The problem is it just drives me crazy. I want him on a normal schedule. With all of us at home, there are things I would like his help/input on during the day plus help around the house. I just don't feel that it is fair to all of us, but this has been his habit for many years. He said he will try using a light box for 2 weeks, but I have to be the one to make sure he is moving in the morning and remind him to use it (hasn't started the light therapy yet). 

 

I know I have my share of annoying habits.

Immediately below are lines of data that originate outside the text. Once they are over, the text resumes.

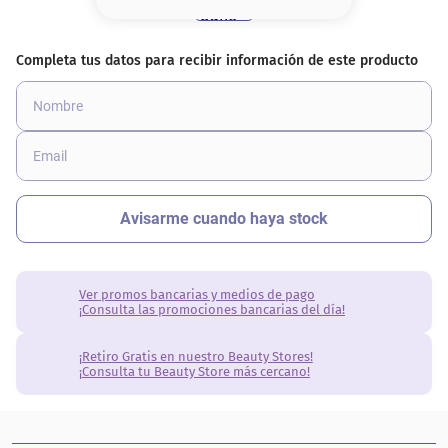
8
.
serum
9
.
cher
10
.
labial
Ver promos bancarias y medios de pago
¡Consulta las promociones bancarias del día!
¡Retiro Gratis en nuestro Beauty Stores!
¡Consulta tu Beauty Store más cercano!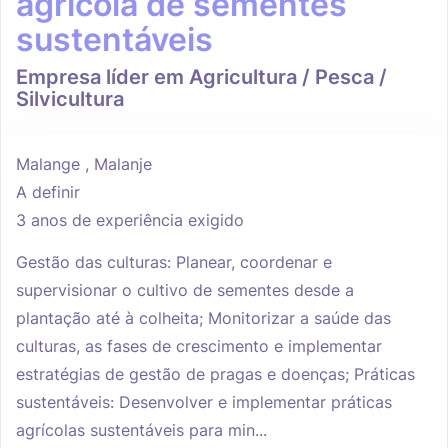
agrícola de sementes
sustentáveis
Empresa líder em Agricultura / Pesca /
Silvicultura
Malange , Malanje
A definir
3 anos de experiência exigido
Gestão das culturas: Planear, coordenar e
supervisionar o cultivo de sementes desde a
plantação até à colheita; Monitorizar a saúde das
culturas, as fases de crescimento e implementar
estratégias de gestão de pragas e doenças; Práticas
sustentáveis: Desenvolver e implementar práticas
agrícolas sustentáveis para min...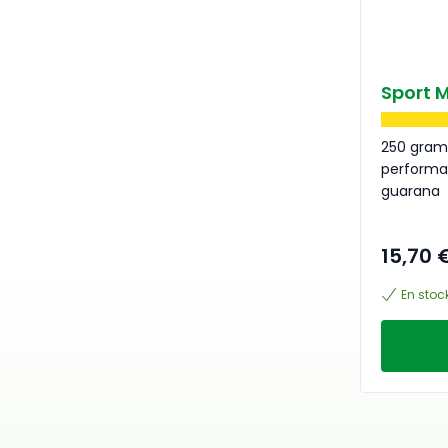
Sport M
250 gram
performa
guarana
15,70 
En stoc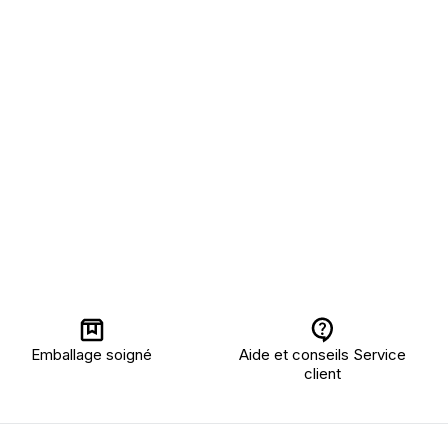
Emballage soigné
Aide et conseils Service
client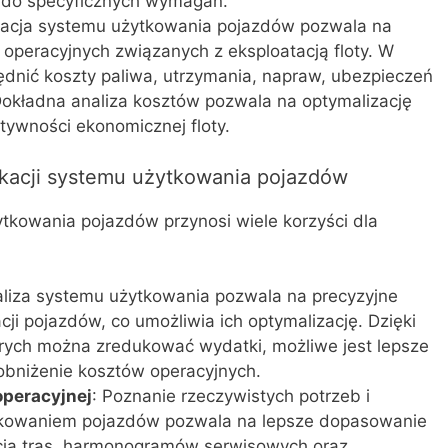
 do specyficznych wymagań.
ikacja systemu użytkowania pojazdów pozwala na
operacyjnych związanych z eksploatacją floty. W
ędnić koszty paliwa, utrzymania, napraw, ubezpieczeń
Dokładna analiza kosztów pozwala na optymalizację
tywności ekonomicznej floty.
fikacji systemu użytkowania pojazdów
tkowania pojazdów przynosi wiele korzyści dla
aliza systemu użytkowania pozwala na precyzyjne
cji pojazdów, co umożliwia ich optymalizację. Dzięki
tórych można zredukować wydatki, możliwe jest lepsze
bniżenie kosztów operacyjnych.
operacyjnej
: Poznanie rzeczywistych potrzeb i
kowaniem pojazdów pozwala na lepsze dopasowanie
zacja tras, harmonogramów serwisowych oraz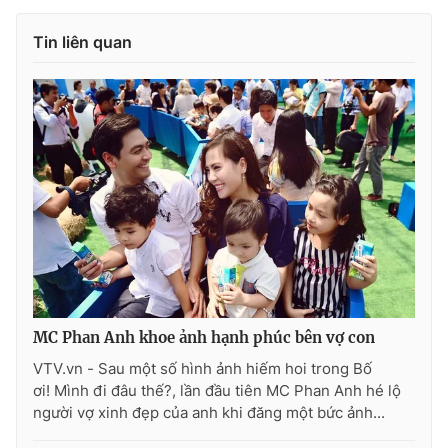
Tin liên quan
THỜI BÁO VTV
Theo dõi báo trên
Cơ quan chủ quản:
Đài Truyền hình Việt Nam
Cơ quan báo chí:
Thời báo VTV
Giấy phép hoạt động báo in và báo điện tử số 483/GP-BTTTT
cấp ngày 29/12/2023
MC Phan Anh khoe ảnh hạnh phúc bên vợ con
Tổng Biên tập:
Vũ Thanh Thủy
VTV.vn - Sau một số hình ảnh hiếm hoi trong Bố
Phó Tổng Biên tập:
Nguyễn Thị Mỹ Hạnh, Phạm Quốc Thắng,
ơi! Mình đi đâu thế?, lần đầu tiên MC Phan Anh hé lộ
Nguyễn Trọng Ninh
người vợ xinh đẹp của anh khi đăng một bức ảnh...
Tổng đài VTV:
024.38 355 931 - 024.38 355 932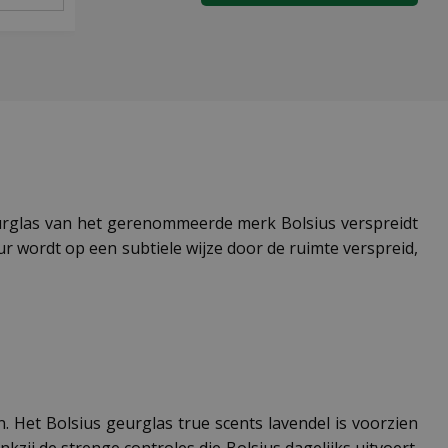
eurglas van het gerenommeerde merk Bolsius verspreidt
r wordt op een subtiele wijze door de ruimte verspreid,
. Het Bolsius geurglas true scents lavendel is voorzien
zij de strenge controles die Bolsius dagelijks uitvoert.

Should I just leave him to his bizarre schedule?

 

" most of his time is his time."   

 

I think this is the real problem.  My DH's sleep schedule is the same as your DH's.  Eventually I figured out that I had to stop catering to him when when he was sleepy past a certain point.  10 am in our case, although 11 am if there isn't a need for him to wake up.  I got a bad sinus infection that just would not go away.  I needed extra sleep on weekends and DH wanted extra sleep because he'd stayed up late watching TV or on the computer.  That was the wakeup call for me.  

 

Another thing I did was to insist that the things he needs to do alone be done when the rest of the family is asleep.   So, instead of concentrating on the sleep pattern ask him to switch his activity pattern during his awake time.  For example, the only activity from the time you guys go to sleep to when he goes to sleep is his woodworking job.  So, that certain hours, e.g. evening hours, are reserved for family time.  

 

I know for a little while there, I felt like a single mother.